Only humans can be empathic, read context, and know when to bend the rules. But only machines can be infinitely patient and always available. So why not split the duties accordingly? In this scenario, users will initially make contact with a chatbot that provides helpful, patient, and instantly-available solutions to the most common sort of problem or query. If the chatbot can’t handle the problem, it can seamlessly transition to a human operator.
This sort of ‘replacement’ isn’t just harmless to humans – it helps them profoundly. To run through the same script over and over again is a human playing a machine’s part, badly. A chatbot can liberate humans from this burden and help them do tasks better suited for them.
The collaboration between AI and humans can be much deeper than that, however.
A Personal Sort of Omniscience
Modern times make us all aspire to omniscience. A crucial difference between the bulk of history and this new normal is the amount of data we’re exposed to on a daily basis. From the trivial to the vital, we are bombarded with statistics, times, deadlines, and a thousand other data points, minute-to-minute.

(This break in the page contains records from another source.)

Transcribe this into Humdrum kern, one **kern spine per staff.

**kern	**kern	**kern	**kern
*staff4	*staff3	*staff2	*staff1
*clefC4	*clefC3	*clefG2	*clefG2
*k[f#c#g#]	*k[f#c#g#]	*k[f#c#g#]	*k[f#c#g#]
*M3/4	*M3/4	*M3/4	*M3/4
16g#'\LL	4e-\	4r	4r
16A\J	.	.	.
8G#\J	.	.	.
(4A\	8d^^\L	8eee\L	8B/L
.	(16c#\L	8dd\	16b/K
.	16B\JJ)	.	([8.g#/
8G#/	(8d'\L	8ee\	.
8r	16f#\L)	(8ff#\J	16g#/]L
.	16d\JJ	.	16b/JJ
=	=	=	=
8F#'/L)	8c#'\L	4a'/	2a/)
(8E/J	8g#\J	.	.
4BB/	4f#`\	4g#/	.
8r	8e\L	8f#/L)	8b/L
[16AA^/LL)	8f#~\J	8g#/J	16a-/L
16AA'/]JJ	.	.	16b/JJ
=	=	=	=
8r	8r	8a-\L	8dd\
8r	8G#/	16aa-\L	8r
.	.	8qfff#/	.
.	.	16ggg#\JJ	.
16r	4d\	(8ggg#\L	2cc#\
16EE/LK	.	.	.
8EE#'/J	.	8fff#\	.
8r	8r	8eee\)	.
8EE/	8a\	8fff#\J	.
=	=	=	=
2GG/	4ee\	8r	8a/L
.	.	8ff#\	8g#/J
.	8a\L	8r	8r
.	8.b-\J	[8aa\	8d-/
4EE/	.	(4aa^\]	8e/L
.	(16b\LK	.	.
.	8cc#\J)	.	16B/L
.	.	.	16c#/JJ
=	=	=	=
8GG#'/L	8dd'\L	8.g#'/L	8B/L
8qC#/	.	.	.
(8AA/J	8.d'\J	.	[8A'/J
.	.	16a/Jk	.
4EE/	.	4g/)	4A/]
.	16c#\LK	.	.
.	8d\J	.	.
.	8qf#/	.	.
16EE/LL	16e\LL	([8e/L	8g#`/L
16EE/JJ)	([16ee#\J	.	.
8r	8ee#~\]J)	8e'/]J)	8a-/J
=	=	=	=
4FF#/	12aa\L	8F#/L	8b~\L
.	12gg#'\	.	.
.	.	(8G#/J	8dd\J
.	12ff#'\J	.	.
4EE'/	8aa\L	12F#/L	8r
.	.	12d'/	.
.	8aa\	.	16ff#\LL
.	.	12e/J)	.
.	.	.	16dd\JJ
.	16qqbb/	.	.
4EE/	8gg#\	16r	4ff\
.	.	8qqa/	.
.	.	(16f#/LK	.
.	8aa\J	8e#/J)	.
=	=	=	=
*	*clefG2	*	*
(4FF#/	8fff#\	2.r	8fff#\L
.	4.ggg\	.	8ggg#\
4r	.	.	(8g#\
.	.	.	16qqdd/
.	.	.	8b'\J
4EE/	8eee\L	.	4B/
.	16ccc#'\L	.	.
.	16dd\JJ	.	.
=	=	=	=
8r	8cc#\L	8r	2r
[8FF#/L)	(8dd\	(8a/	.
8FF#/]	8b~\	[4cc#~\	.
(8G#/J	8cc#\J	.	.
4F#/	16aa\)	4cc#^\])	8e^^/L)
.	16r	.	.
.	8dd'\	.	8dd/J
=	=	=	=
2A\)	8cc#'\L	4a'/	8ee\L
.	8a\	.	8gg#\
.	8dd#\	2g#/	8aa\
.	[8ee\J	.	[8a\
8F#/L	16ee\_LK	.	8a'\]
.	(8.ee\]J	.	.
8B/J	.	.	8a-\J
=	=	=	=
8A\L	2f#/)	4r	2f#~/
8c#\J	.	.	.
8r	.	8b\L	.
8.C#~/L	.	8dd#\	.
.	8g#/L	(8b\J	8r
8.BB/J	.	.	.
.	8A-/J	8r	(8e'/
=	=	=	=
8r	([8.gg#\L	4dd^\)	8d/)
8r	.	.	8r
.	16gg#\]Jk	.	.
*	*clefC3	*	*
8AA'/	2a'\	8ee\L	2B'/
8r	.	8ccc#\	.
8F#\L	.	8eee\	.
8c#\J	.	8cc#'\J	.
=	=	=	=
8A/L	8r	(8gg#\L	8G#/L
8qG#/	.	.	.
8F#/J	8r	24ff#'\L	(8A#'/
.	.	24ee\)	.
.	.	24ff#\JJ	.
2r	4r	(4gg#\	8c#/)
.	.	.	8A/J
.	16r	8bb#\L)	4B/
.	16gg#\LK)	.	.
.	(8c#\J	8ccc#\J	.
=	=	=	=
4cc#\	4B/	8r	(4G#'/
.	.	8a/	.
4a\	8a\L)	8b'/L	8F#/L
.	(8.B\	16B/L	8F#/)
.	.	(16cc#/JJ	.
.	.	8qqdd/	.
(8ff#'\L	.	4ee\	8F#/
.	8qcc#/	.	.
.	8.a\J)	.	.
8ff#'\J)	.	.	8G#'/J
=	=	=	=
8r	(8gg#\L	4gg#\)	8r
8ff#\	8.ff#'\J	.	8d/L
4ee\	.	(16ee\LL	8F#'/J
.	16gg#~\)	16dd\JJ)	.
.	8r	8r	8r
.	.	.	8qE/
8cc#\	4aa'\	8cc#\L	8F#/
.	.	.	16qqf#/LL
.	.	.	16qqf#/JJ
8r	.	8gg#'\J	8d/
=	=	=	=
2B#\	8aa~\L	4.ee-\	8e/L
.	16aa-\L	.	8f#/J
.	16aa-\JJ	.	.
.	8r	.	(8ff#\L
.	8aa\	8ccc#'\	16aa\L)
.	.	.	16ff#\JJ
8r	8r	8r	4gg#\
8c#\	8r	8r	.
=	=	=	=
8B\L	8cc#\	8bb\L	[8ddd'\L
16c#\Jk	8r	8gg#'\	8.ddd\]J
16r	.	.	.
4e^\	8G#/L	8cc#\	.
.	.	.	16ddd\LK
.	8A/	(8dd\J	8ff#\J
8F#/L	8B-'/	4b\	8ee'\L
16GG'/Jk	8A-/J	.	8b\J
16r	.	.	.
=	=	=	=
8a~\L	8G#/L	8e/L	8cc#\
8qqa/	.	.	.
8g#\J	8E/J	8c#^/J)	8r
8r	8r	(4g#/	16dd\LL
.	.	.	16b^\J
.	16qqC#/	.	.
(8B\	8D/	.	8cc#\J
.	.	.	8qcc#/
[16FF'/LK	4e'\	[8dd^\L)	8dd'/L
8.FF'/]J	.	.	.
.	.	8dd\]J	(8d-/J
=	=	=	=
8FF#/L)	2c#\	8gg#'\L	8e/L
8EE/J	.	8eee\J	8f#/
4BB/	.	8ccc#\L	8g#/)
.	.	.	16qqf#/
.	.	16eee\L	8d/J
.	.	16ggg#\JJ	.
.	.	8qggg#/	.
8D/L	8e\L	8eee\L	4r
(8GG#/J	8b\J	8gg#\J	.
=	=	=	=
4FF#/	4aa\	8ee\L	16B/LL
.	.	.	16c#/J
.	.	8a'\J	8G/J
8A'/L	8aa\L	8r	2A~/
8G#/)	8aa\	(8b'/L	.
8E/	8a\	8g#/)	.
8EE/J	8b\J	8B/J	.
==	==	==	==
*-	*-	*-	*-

To make matters worse, we are somehow supposed to synthesize all these into some coherent daily agenda just to make it to tomorrow while discharging all our obligations.
Historically, the sort of people who lived lives like this – a tiny minority in leadership roles – had a large staff just to help manage this flood of data. Most of us aren’t so lucky. No wonder so many people struggle with a feeling of being overwhelmed and not in control. AI can help restore that control and help us all stay one step ahead.
Paying attention to and correlating vast amounts of data is what artificial intelligence does best, after all. As technologies develop, we can entrust more and more of the minutiae of daily life to our AI helpers, making more room for creativity, empathy, and all the things humans excel at.
Professions that rely on the ability to sift data in particular, like medicine, will benefit even more from this symbiosis. An AI won’t replace your doctor any time soon, but it will give your doctor superpowers. With systems to automate away divining lab results, studying medical images, and poring over case histories, doctors will be able to devote more of their time to the actual patients. They’ll be able to provide not only a higher standard of care but a more human kind of care.
Machines of Loving Grace
Paradoxically, a future of collaboration with AI promises a chance for us to be more human. To ease the burden of tracking an increasingly data-rich world and let us all focus on what matters most to us. In this future, AI will act not as an intrusive, destructive influence, but a subtle, constructive one instead. This potential and this promise are woven into the fundamental nature of modern AI.
This promise also has a dark side, however: whether we collaborate with AI or conflict with it, whether we use it to help our humanity flourish or oppress it, is not a matter of technology or fate, but of just us, humans. We can choose to pursue a future of collaborative, positive, ethical AI. The only question is – will we?